- 抜粋本文
- - - - - - -

一例として実施例1で得られた炭化ケイ素膜付き基板のSiC下地膜の表面についての光学顕微鏡による観察像を図9に示す。
図9では、シリコンウエハーとSiC下地膜との界面に開口している空孔が淡色を呈しており、シリコンウエハーとSiC下地膜とが密着している領域が濃色を呈している。
そこで、図9に示すような観察像から、接触面積の割合を算出した。
次に、炭化ケイ素膜付き基板を厚さ方向に切断し、走査型電子顕微鏡で観察した。
一例として実施例1で得られた炭化ケイ素膜付き基板の断面についての電子顕微鏡による観察像を図10に示す。
図10では、左右に伸びる帯状の淡色領域がSiC下地膜に相当する。
そして、図10では、シリコンウエハーとSiC下地膜との界面に開口する空孔が認められる。また、空孔の断面形状は、曲線を含んでいることが確認された。
以上、光学顕微鏡および電子顕微鏡による観察結果を表1に示す。
3.炭化ケイ素単結晶基板の評価
各実施例および各比較例で得られた炭化ケイ素単結晶基板について、結晶欠陥の密度を測定した。なお、結晶欠陥の密度は、炭化ケイ素基板の中心部の表面を透過型電子顕微鏡(TEM : Transmission Electron Microscope)で観察することにより測定した。
次いで、比較例1で得られた炭化ケイ素単結晶基板の結晶欠陥の密度を1としたとき、各実施例および各比較例で得られた炭化ケイ素単結晶基板の結晶欠陥の密度の相対値を算出した。そして、算出結果を以下の評価基準に照らして評価した。
<結晶欠陥の密度の評価基準>
◎:結晶欠陥の密度の相対値が0.5未満である
○:結晶欠陥の密度の相対値が0.5以上0.75未満である
△:結晶欠陥の密度の相対値が0.75以上1未満である
×:結晶欠陥の密度の相対値が1以上である
評価結果を表1に示す。
Figure 2019014628
表1から明らかなように、各実施例で得られた炭化ケイ素単結晶基板は、結晶欠陥の少ない炭化ケイ素成長層を有していることが認められた。また、このような評価結果は、シリコンウエハーとSiC下地膜との界面に開口している空孔の面積等が影響していることが認められた。
1…炭化ケイ素膜付き基板、2…Si基板、3…SiC下地膜、4…SiC成長層、5…空孔、6…接触領域、10…炭化ケイ素単結晶基板、11…下地膜付きシリコン基板、51…空孔

Claims (9)

- - - - - - -

- データ行
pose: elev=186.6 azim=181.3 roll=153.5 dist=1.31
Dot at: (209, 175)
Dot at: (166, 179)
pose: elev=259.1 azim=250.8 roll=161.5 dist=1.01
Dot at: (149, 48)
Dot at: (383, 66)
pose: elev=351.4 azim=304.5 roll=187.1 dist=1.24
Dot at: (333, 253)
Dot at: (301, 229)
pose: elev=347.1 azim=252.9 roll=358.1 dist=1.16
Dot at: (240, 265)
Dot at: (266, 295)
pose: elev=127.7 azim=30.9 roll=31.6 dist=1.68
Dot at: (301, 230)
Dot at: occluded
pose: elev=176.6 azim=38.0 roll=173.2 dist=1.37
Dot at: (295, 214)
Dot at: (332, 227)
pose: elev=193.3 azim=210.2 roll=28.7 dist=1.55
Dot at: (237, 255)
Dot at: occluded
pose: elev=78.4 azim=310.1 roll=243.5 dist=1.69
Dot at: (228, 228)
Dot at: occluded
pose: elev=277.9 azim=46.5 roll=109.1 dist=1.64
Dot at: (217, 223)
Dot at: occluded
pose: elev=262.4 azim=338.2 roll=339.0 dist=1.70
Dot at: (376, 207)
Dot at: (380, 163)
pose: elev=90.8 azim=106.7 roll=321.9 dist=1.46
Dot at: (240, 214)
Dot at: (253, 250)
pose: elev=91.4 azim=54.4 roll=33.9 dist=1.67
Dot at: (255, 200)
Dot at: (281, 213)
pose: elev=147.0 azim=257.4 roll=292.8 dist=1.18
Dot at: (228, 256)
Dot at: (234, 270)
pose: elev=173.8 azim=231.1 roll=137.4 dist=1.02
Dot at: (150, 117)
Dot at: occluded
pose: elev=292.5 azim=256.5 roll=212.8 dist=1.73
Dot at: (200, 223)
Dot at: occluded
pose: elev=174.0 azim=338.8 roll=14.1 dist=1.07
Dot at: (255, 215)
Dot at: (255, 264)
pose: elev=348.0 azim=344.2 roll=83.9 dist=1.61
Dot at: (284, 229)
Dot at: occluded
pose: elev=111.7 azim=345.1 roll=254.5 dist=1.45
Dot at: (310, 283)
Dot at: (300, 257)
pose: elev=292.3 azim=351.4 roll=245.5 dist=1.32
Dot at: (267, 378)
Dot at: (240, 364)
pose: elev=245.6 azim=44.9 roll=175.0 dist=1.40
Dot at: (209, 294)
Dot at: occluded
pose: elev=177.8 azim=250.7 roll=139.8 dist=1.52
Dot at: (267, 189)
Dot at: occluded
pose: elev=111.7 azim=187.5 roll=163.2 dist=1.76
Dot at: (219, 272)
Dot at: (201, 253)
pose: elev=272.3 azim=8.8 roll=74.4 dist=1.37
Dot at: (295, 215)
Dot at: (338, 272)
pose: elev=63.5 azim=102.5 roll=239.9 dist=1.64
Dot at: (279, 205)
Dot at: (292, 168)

- - - - - - -

- 課題一覧
A. 記録のうち「pose: elev=347.1 azim=252.9」を含む行から「Dot at: (332, 227)」を含む行までを、「dist」を「distance」に置き換えて書き直すこと。ほかの部分は変えない。
B. 炭化ケイ素膜付き基板を扱った抜粋本文を、最後の文の後から書き継ぐこと。

- 解答一覧
A.
pose: elev=347.1 azim=252.9 roll=358.1 distance=1.16
Dot at: (240, 265)
Dot at: (266, 295)
pose: elev=127.7 azim=30.9 roll=31.6 distance=1.68
Dot at: (301, 230)
Dot at: occluded
pose: elev=176.6 azim=38.0 roll=173.2 distance=1.37
Dot at: (295, 214)
Dot at: (332, 227)

B.
  1. 炭化ケイ素の単結晶成長に用いられる炭化ケイ素膜付き基板を製造する方法であって、
    シリコン基板と、前記シリコン基板の一方の面側に設けられている炭化ケイ素下地膜と、を有する下地膜付きシリコン基板を用意する第1の工程と、
    前記下地膜付きシリコン基板に対し、等方性エッチング可能なガス雰囲気中でエッチング処理し、炭化ケイ素膜付き基板を得る第2の工程と、
    を有することを特徴とする炭化ケイ素膜付き基板の製造方法。
  2. 前記第1の工程は、構成原子として炭素原子を含むガス雰囲気中で前記シリコン基板を加熱する工程を含む請求項1に記載の炭化ケイ素膜付き基板の製造方法。
  3. 前記シリコン基板を加熱する温度は、800℃以上1400℃以下である請求項2に記載の炭化ケイ素膜付き基板の製造方法。
  4. 前記第1の工程は、前記シリコン基板と前記炭化ケイ素下地膜との界面において、前記シリコン基板に空孔が形成されるまで前記加熱を継続する請求項2または3に記載の炭化ケイ素膜付き基板の製造方法。
  5. 前記炭素原子を含むガスは、炭化水素ガスを含む請求項2ないし4のいずれか1項に記載の炭化ケイ素膜付き基板の製造方法。
  6. 前記等方性エッチング可能なガスは、水素または塩素を含む請求項1ないし5のいずれか1項に記載の炭化ケイ素膜付き基板の製造方法。
  7. シリコン基板と、
    前記シリコン基板上に積層され、炭化ケイ素を含む炭化ケイ素下地膜と、
    を有し、
    前記シリコン基板と前記炭化ケイ素下地膜との接触面積が、前記炭化ケイ素下地膜の面積の10%以上90%以下であることを特徴とする炭化ケイ素膜付き基板。
  8. 前記シリコン基板側に形成され、前記シリコン基板と前記炭化ケイ素下地膜との界面に開口する空孔を有し、
    前記シリコン基板の厚さ方向に沿って前記空孔が切断されたときの断面形状は、曲線を含んでいる請求項7に記載の炭化ケイ素膜付き基板。
  9. 請求項7または8に記載の炭化ケイ素膜付き基板と、
    前記炭化ケイ素下地膜上に成膜されている炭化ケイ素成長層と、
    を有することを特徴とする炭化ケイ素単結晶基板。